■ Work order ■
Your task is to find every line of the data that holds the string "label" and copy it.

■ Stored data ■

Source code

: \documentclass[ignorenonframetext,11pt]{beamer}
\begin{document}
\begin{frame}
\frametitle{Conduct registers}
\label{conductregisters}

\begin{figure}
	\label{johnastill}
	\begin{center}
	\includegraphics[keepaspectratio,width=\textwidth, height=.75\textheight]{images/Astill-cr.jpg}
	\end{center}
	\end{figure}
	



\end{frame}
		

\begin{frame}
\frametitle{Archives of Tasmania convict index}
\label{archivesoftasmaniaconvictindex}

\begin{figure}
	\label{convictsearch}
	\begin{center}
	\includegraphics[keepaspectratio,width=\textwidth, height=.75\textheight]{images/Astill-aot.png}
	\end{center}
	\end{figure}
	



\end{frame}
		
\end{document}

...

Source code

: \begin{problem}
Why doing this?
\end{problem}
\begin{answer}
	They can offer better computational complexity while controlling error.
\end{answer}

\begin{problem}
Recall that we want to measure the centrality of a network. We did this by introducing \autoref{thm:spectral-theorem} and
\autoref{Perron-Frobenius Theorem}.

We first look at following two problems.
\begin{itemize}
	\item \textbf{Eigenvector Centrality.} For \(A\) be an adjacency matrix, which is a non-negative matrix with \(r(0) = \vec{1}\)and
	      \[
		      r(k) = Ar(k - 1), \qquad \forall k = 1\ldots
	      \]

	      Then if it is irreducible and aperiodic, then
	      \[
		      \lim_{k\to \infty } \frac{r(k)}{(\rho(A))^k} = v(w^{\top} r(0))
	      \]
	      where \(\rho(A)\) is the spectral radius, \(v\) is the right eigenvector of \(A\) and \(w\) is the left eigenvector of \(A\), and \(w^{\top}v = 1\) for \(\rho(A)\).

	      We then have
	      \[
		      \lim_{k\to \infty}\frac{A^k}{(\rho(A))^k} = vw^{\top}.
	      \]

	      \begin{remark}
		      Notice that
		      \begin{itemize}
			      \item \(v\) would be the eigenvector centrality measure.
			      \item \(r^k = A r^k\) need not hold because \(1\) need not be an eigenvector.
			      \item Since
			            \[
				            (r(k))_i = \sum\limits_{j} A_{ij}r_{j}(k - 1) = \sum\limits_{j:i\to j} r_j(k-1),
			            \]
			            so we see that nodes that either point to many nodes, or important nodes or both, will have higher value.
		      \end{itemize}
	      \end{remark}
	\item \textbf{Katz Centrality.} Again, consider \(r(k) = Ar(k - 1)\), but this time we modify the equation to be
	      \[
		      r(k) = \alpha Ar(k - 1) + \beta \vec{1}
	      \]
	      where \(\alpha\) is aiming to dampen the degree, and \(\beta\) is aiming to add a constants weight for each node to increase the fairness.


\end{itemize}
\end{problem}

■ Task output ■
\label{conductregisters}
	\label{johnastill}
\label{archivesoftasmaniaconvictindex}
	\label{convictsearch}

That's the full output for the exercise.